**** SOURCE TEXT ****

Chapter One
Introduction
1.1 GENERAL REMARKS
In steel construction, there are two main families of structural members. One is the familiar group of hot-rolled shapes and members built up of plates. The other, less familiar but of growing importance, is composed of sections cold-formed from steel sheet, strip, plates, or flat bars in roll-forming machines or by press brake or bending brake operations. These are cold-formed steel structural members. The thickness of steel sheets or strip generally used in cold-formed steel structural members ranges from 0.0149 in. (0.4 mm) to about 1/4 in. (6.4 mm). Steel plates and bars as thick as 1 in. (25 mm) can be cold-formed successfully into structural shapes.
Although cold-formed steel sections are used in car bodies, railway coaches, various types of equipment, storage racks, grain bins, highway products, transmission towers, transmission poles, drainage facilities, and bridge construction, the discussions included herein are primarily limited to applications in building construction. For structures other than buildings, allowances for dynamic effects, fatigue, and corrosion may be necessary.
The use of cold-formed steel members in building construction began in about the 1850s in both the United States and Great Britain. However, such steel members were not widely used in buildings until around 1940. The early development of steel buildings has been reviewed by Winter.
Since 1946 the use and the development of thin-walled cold-formed steel construction in the United States have been accelerated by the issuance of various editions of the "Specification for the Design of Cold-Formed Steel Structural Members" of the American Iron and Steel Institute (AISI). The earlier editions of the specification were based largely on the research sponsored by AISI at Cornell University under the direction of George Winter since 1939. It has been revised subsequently to reflect the technical developments and the results of continuing research.
In general, cold-formed steel structural members provide the following advantages in building construction:
1. As compared with thicker hot-rolled shapes, cold-formed light members can be manufactured for relatively light loads and/or short spans.
2. Unusual sectional configurations can be produced economically by cold-forming operations (Fig. 1.1), and consequently favorable strength-to-weight ratios can be obtained.
3. Nestable sections can be produced, allowing for compact packaging and shipping.
4. Load-carrying panels and decks can provide useful surfaces for floor, roof, and wall construction, and in other cases they can also provide enclosed cells for electrical and other conduits.
5. Load-carrying panels and decks not only withstand loads normal to their surfaces, but they can also act as shear diaphragms to resist force in their own planes if they are adequately interconnected to each other and to supporting members.

**** DATASET EXTRACT ****

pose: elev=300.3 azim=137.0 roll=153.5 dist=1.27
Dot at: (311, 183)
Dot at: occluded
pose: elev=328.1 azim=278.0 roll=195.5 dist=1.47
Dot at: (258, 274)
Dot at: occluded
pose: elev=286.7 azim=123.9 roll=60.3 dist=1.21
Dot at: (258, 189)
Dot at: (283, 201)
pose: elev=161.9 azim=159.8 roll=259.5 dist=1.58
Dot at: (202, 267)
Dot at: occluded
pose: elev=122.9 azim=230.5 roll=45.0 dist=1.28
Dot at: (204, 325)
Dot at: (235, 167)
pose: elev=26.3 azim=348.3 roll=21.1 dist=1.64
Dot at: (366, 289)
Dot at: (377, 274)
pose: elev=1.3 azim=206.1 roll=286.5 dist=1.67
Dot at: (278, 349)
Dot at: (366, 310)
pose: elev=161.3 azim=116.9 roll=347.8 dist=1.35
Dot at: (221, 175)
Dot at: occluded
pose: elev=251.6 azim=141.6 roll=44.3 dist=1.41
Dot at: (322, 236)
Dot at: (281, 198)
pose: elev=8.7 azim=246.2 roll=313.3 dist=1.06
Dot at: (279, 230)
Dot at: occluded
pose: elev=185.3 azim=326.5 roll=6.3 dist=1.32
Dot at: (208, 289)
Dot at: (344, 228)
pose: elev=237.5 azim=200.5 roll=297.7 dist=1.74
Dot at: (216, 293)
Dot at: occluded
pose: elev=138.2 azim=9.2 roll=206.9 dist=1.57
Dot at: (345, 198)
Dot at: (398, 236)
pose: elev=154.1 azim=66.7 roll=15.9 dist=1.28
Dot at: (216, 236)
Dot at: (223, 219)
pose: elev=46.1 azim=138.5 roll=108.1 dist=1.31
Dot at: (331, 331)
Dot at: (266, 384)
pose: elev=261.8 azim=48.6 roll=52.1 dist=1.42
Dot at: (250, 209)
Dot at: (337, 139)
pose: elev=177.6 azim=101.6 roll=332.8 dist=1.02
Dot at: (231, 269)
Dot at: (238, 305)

****

== WHAT THE TASK ASKS ==
According to the introduction on cold-formed steel, why can cold-formed members give favorable strength-to-weight ratios? Answer in one or two sentences.

== RESULT ==
Cold-forming operations can produce unusual sectional configurations economically, and as a consequence favorable strength-to-weight ratios can be obtained.